No sé la de veces que mantuve el siguiente diálogo cuando estaba en la calle con mi hija antes de cumplir su primer año (y de que le salieran algunos ricitos)

-¡Qué guapa!

-Muchas gracias. Es una niña.

-¡Ah! Como no lleva pendientes…

Pues no. Mi niña no lleva pendientes. Y la visto mucho de azul. Porque es mi color favorito y porque resalta aún más sus ojos del color del mar al atardecer. Y no usa chupete. Ni durmió en el carrito durante muchos meses. Ah, y no come papillas ni chuches.

Pero yo no doy explicaciones sobre nada de eso. Porque si me justificara tendría que perder mucho tiempo y energía en responder a toda esa gente que surge de la nada para darme su opinión no solicitada sobre cómo debo cuidar a mi hija.

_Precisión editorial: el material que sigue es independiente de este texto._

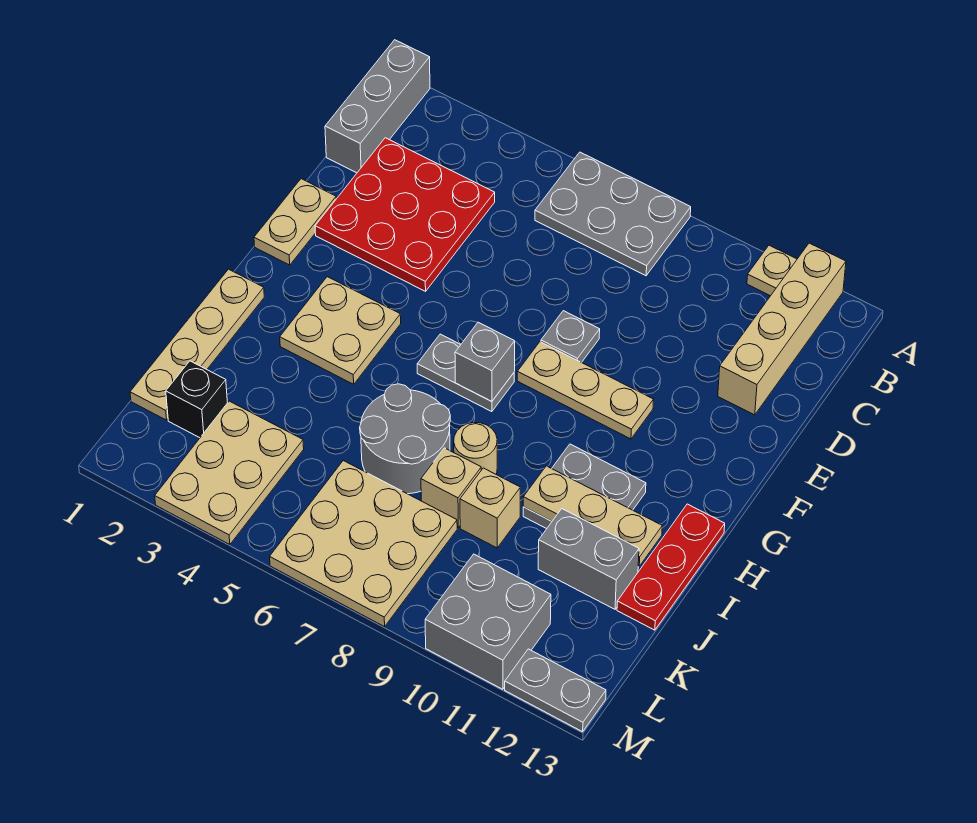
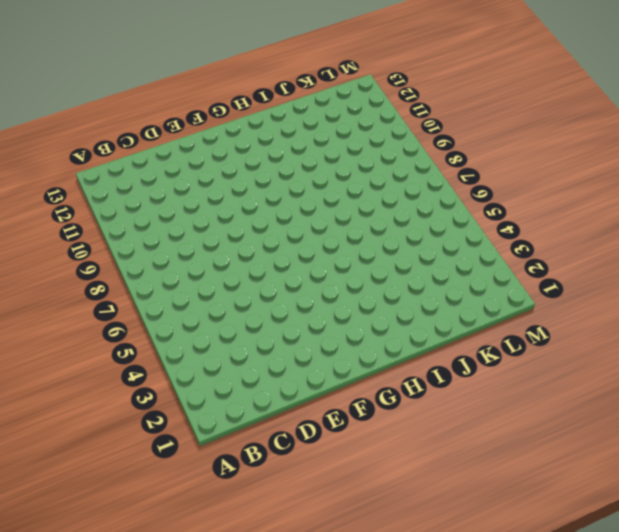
none -> grey brick A1:C1 level 1
none -> grey plate A6:B8 level 1
none -> tan plate A11 level 1

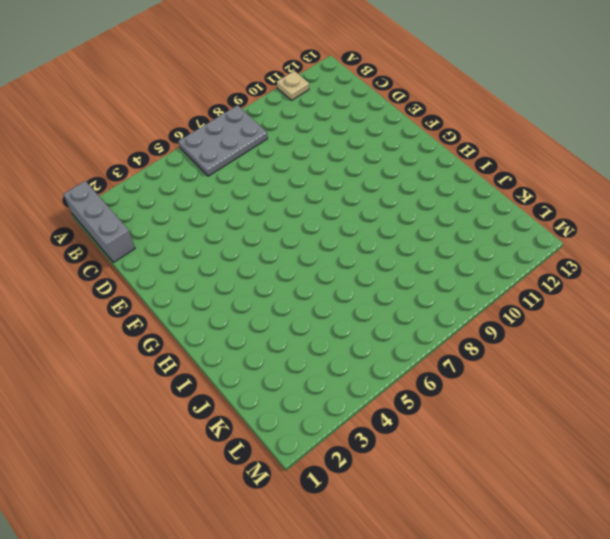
none -> tan brick A12:D12 level 1
none -> red plate C2:E4 level 1
none -> tan plate E1:F1 level 1

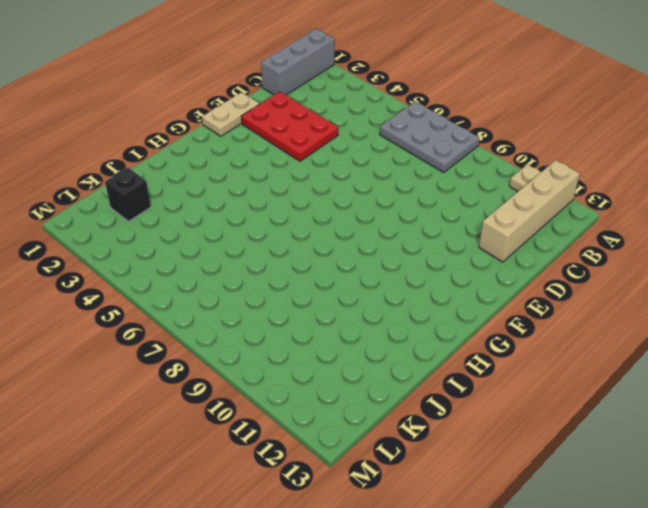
red plate D2:E4 level 1 -> red plate C2:E4 level 1
none -> grey plate E8 level 1
none -> tan plate F8:F10 level 1
none -> tan plate G3:H4 level 1

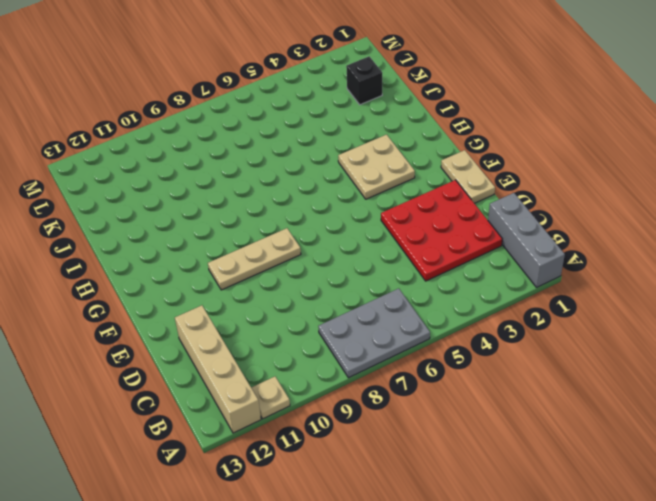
none -> grey plate E8 level 1
none -> grey plate G6:G7 level 1
none -> tan plate H1:K1 level 1

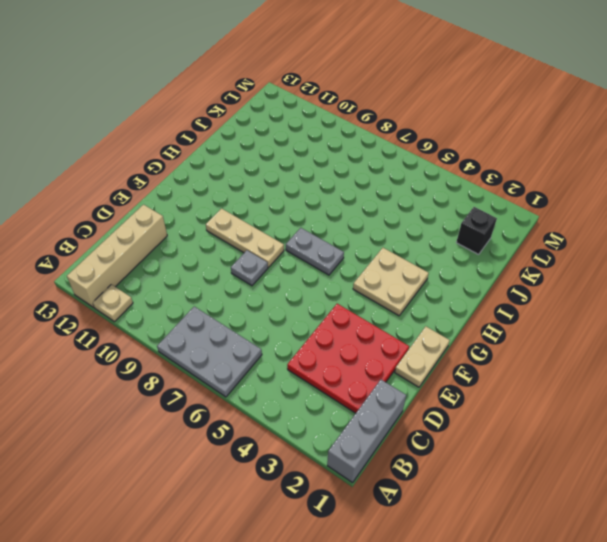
none -> tan plate H1:K1 level 1
none -> grey plate H10:I11 level 1
none -> red plate H13:J13 level 1

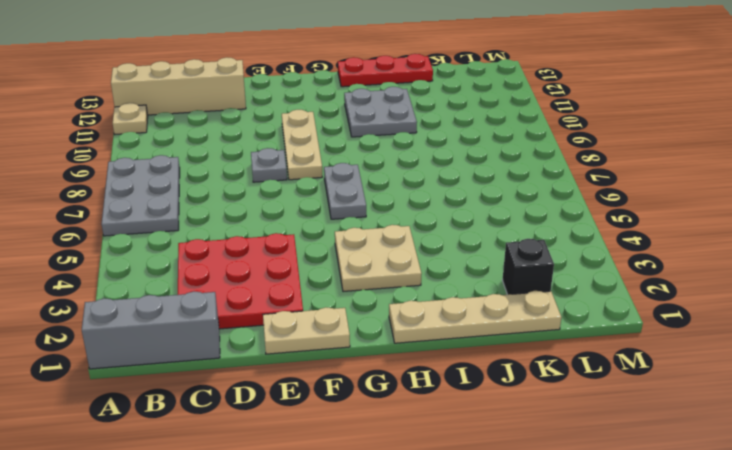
none -> grey round brick I6:J7 level 1
none -> tan round brick I8 level 1
none -> tan brick J8 level 1

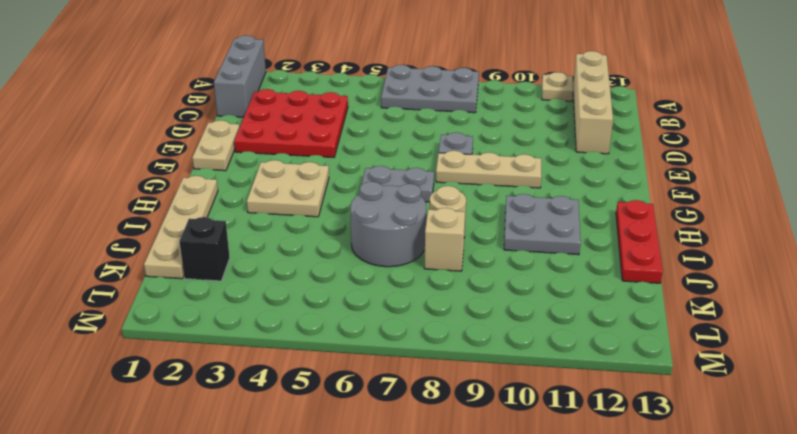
none -> tan brick J9 level 1
none -> grey brick J11:J12 level 1
none -> tan plate K3:M4 level 1

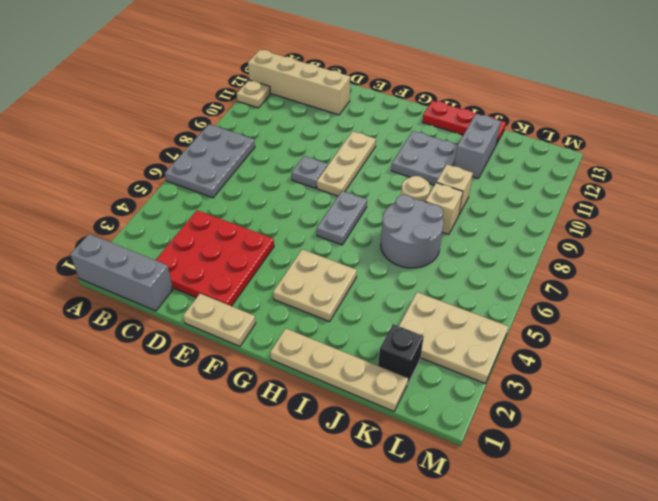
none -> tan plate K6:M8 level 1
none -> grey brick L10:M11 level 1
none -> grey plate M12:M13 level 1

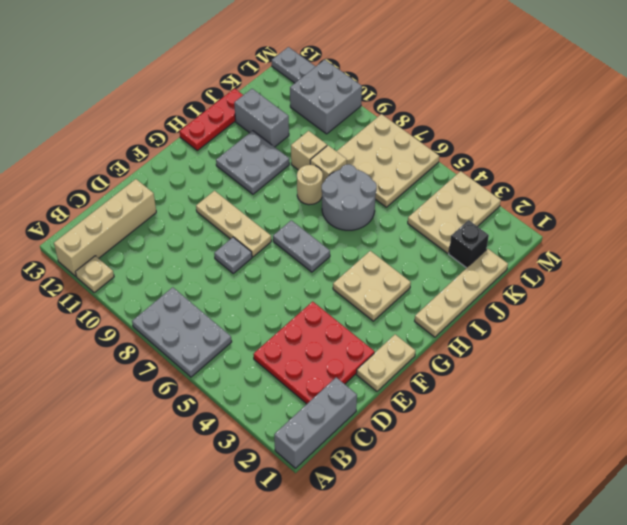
none -> grey brick G7 level 2
none -> tan plate I10:I12 level 2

La cosa se ha calmado con el paso de los meses, pero al principio era aproximadamente así:

  • “Pobrecita, tiene hambre/sueño”. Solíamos escucharlo cuando tratábamos de dar un paseo en su odiado carrito después de una siesta en casa de dos o tres horas amorrada a la teta.
  • “¿No va a la guarde?” Típica pregunta que suele caer (todavía) en los recados durante las mañanas vacías de niños.
  • “Qué dolor de espalda tenéis que tener”. Esto es porque la porteamos en mochila hasta casi los 11 meses.
  • “Abrígala, que hace frío”. Me lo han soltado muchas abuelas, pero la que me dejó perpleja del todo fue una desconocida que me salió al paso a la salida del Carrefour como si le fuera la vida en ello (o mi hija fuera desnuda).
  • “¿Por qué la meces?” Exigió saber una desconocida en la consulta del podólogo mientras yo dormía a mi niña, casi recién nacida, en brazos.

En fin, el repertorio no está mal. Y eso que yo me libré de las visitas postparto.

Supongo que los opinólogos no se han parado a pensar hasta qué punto pueden molestar a una mamá reciente. A mí, si me pillaban de buen humor me hacían reír (aunque era un reír por no llorar), pero si estaba sensible por la montaña rusa hormonal del postparto o cansada porque había dormido a trompicones, los comentarios me enfadaban y me herían.

Especialmente, durante los primeros meses de vida de mi hija. A pesar de darle mimos, brazos y pecho a demanda día tras día, ella lloraba a menudo y yo me sentía insegura, frustrada y a veces desesperada. Todo cambió cuando le detectaron un frenillo que no se apreciaba a simple vista y la operaron a los cinco meses.

Por fortuna, todos esos comentarios y críticas gratuitas me llevaron a hacer oídos sordos a lo de fuera y aprender a escuchar mi instinto. A encontrar nuestra manera. La mía, la de su padre y la de nuestra hija. Las únicas que importaban. Incluso en esas noches en las que no me desvelaban los despertares de mi bebé, sino las dudas que giraban como un torbellino en mi cabeza cuando ya no eran los desconocidos, sino familiares muy cercanos, quienes cuestionaban mi manera de criar (“¿Cuándo le vas a das biberón?”, “Lo que necesita es un chupete”).

Ahora que mi niña es un poco mayorcita, resulta que lo que sucede es otra cosa. He descubierto que cuando el bebé crece un poquito y se ve lustroso, duerme como un angelito o come cual cachorro hambriento… ¿Sabes lo que te dirán por ahí? “Cuánta suerte has tenido” o “Qué buena te ha salido”.